Exercise brief. Please copy the following data word for word, leaving out the pictures.

• • • • •

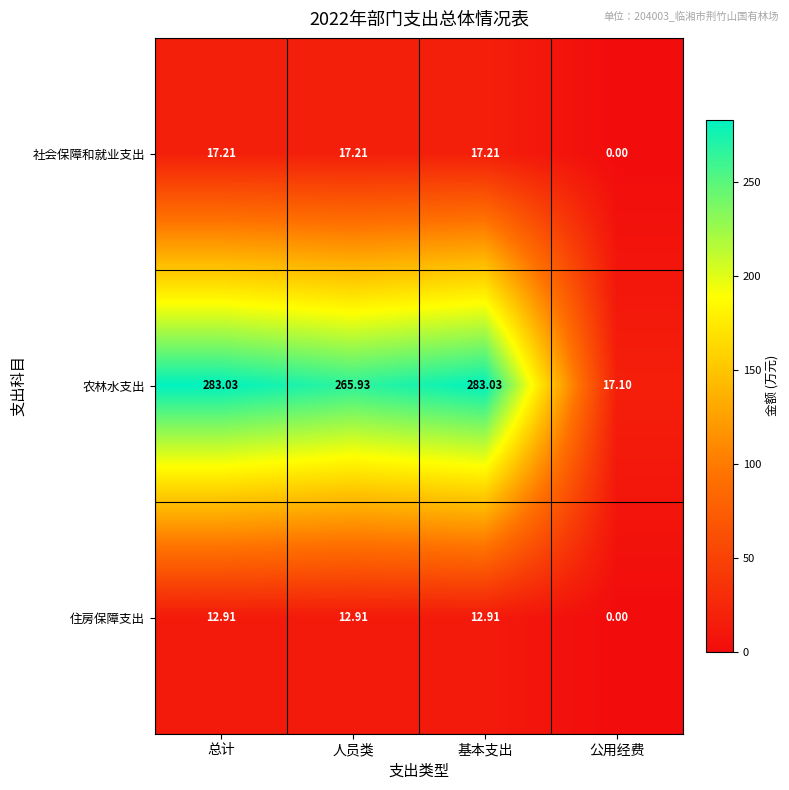

At how many categories does at least one series exceed 244?

3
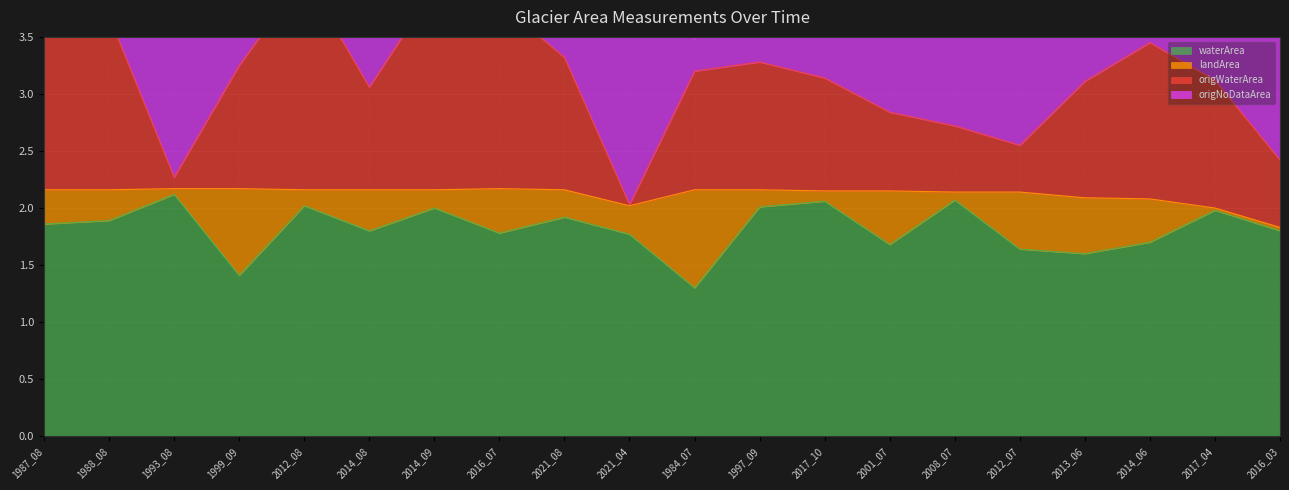

The value of waterArea at 2021_04 is 1.8. True or false?

True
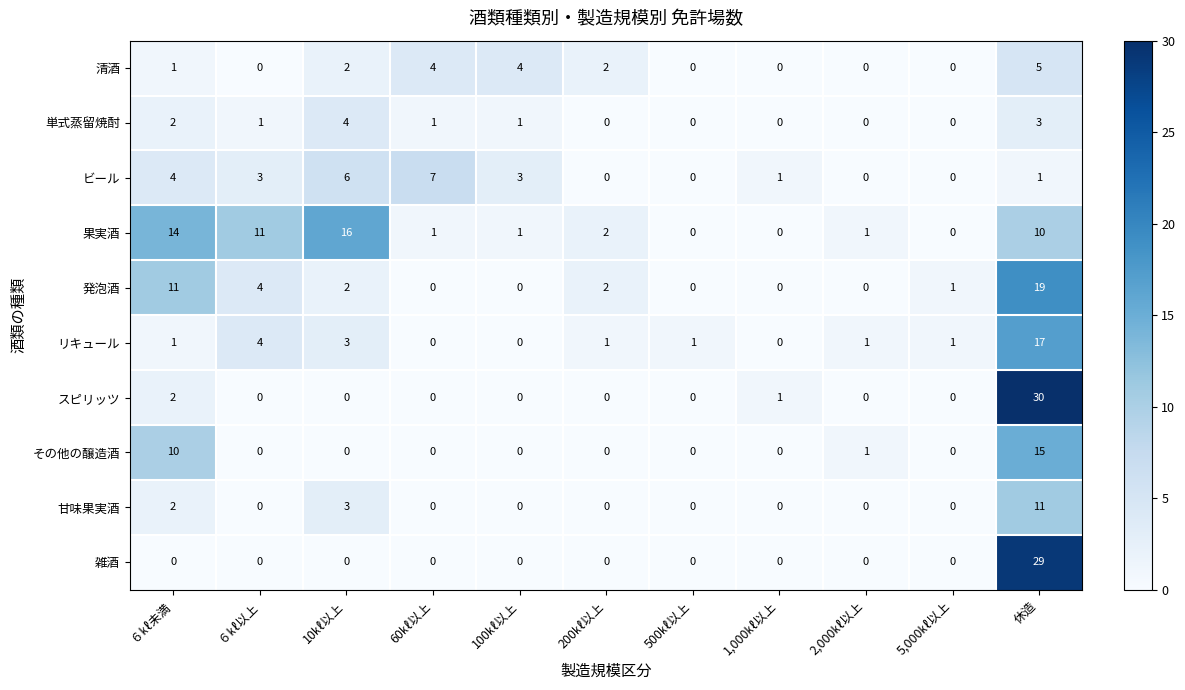

What is the total value across all series at 60㎘以上?

13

• • • • •

Reply.
At how many categories does at least one series exceed 244?

3

The value of waterArea at 2021_04 is 1.8. True or false?

True

What is the total value across all series at 60㎘以上?

13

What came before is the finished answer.